The SEC filing reveals all the details.
Today I get to do one of my favorite things (really) which is reading a long, complicated SEC filing on CEO pay. And this one, filed yesterday, is a doozy, the filing that reveals the deal former Viacom CEO Philippe Dauman made with controlling shareholder Sumner Redstone to entice Dauman to drop some lawsuits and go quietly. If you really want to read it – all 21,272 words – it’s here. But if you want to know the big takeaway for your own life and career, it’s this: In negotiating the terms of your exit from any situation, do it at the very beginning, when everything is beautiful and it’s hard to imagine that you’ll ever leave at all. It’s amazing what the other side will agree to.
Remember that fact as you read outraged pundits, bloggers, and columnists venting over Dauman’s $72-million exit package. How could Redstone ever agree to saddle Viacom’s other shareholders with such an extortionate sum when the stock is down over 50% in the past two years? But in fact Redstone and his lawyers didn’t agree last week to reward Dauman so generously for such sorry performance; they agreed to it more than 18 months ago, when they signed his latest employment contract. Virtually everything Dauman takes with him as he leaves Viacom is simply what he was promised in his contract.
So, for example, he’ll get $46,400,000, presumably in cash, day after tomorrow by my reading. That’s a portion of his pre-determined severance payment. He’ll get the rest of it ($11,600,000) as $400,000 a month for 29 months. He’s also entitled to his bonus, pro-rated for the 323 days of Viacom’s fiscal year that have elapsed. We don’t know how much that will be, but his target bonus for the year was $20 million. His stock options vest, and he gets additional stock, all in keeping with his contract. I could have taken the time to calculate the value of all the stock awards, but then there wouldn’t have been a newsletter until next week sometime.

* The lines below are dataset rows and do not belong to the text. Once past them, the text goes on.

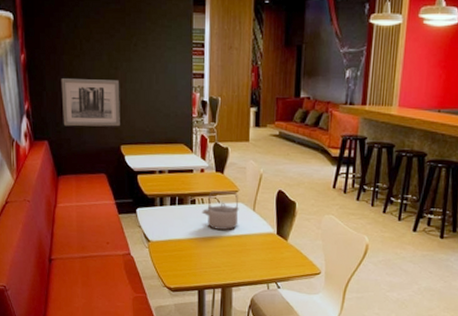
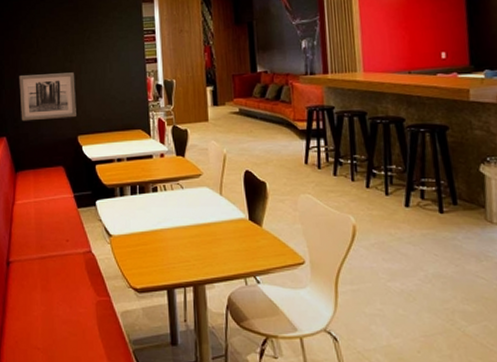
teapot: present [202,191,239,230] -> none [165,176,205,218]

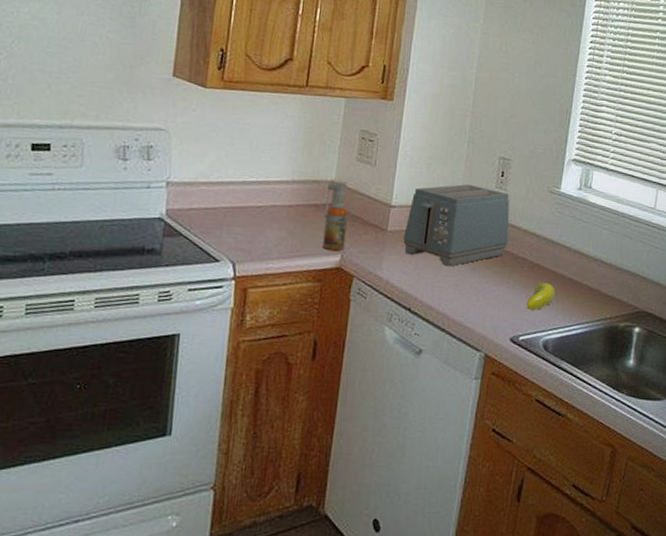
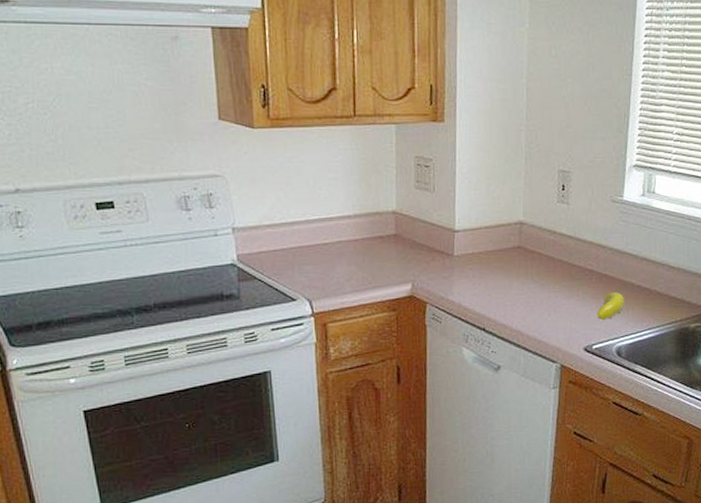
spray bottle: present [323,181,348,251] -> none [389,211,414,280]
toaster: present [403,184,510,267] -> none [471,202,575,285]

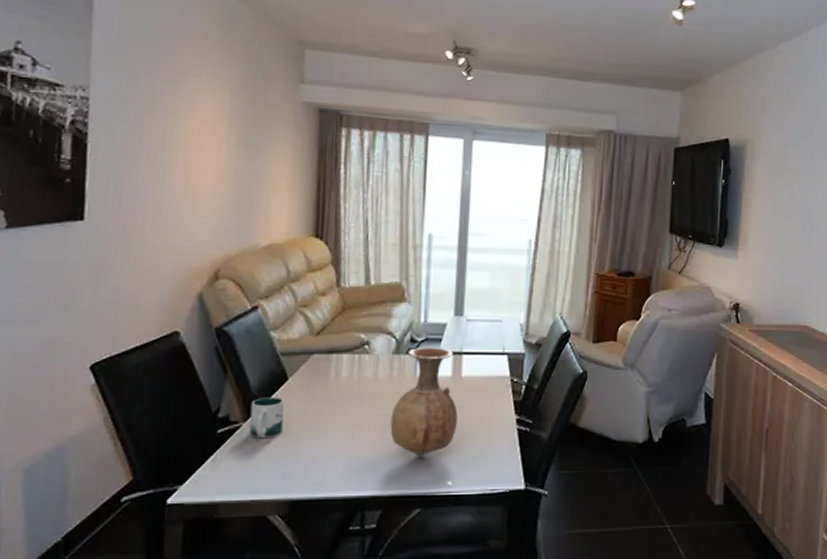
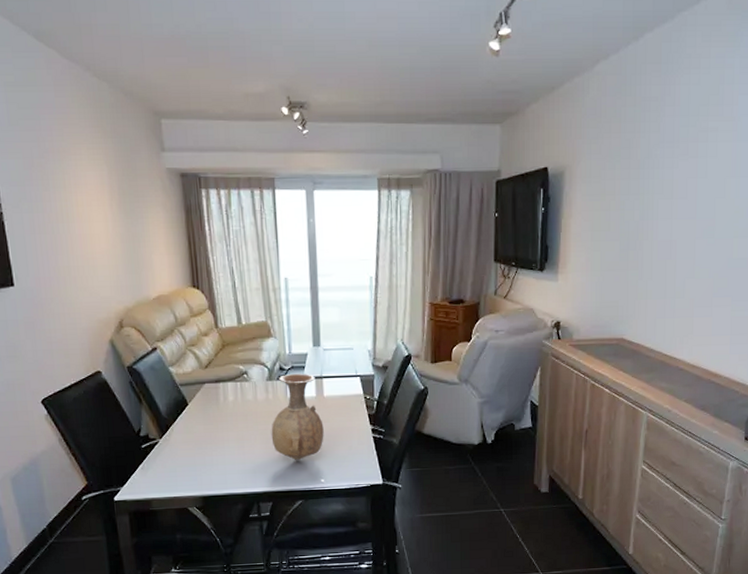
mug: present [249,398,285,437] -> none [163,419,190,450]

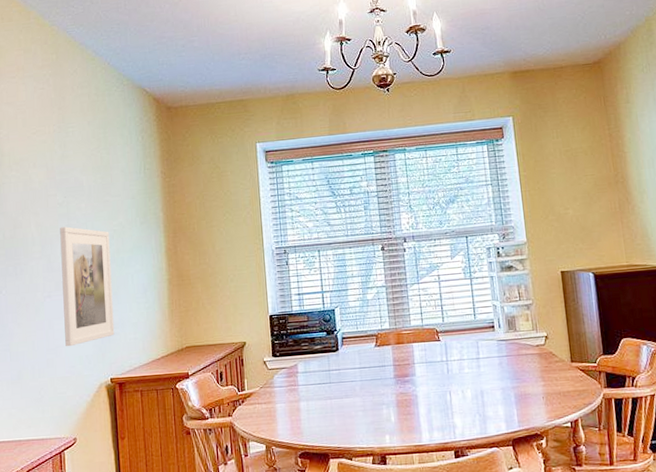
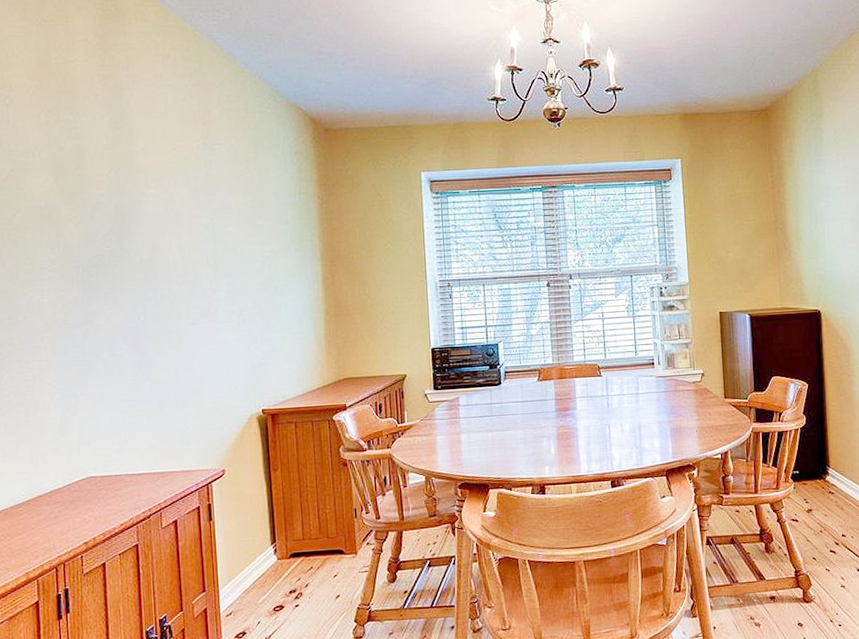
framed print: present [60,226,115,347] -> none [205,251,267,377]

A detail that’s fairly common in these contracts: For three years Dauman gets an office and can keep his secretary at a salary of $165,405 plus raises and benefits as if she still worked at Viacom. Even her name is specified, but I’ll leave her out of this.As shareholders and good-governance types howl over another CEO seemingly “paid to fail,” as it’s often put, remember that it all happened long before today’s mess was ever contemplated. Remember also the stated dollar figure for his departure is only the beginning of the real costs. Months of distraction by top leaders and the board may have cost Viacom much more. And by the way, I counted 62 lawyers named in this filing, which is surely far fewer than the total involved. Rage all you like about Dauman’s $72-million payday, but keep in mind that the real, much greater cost will never be known.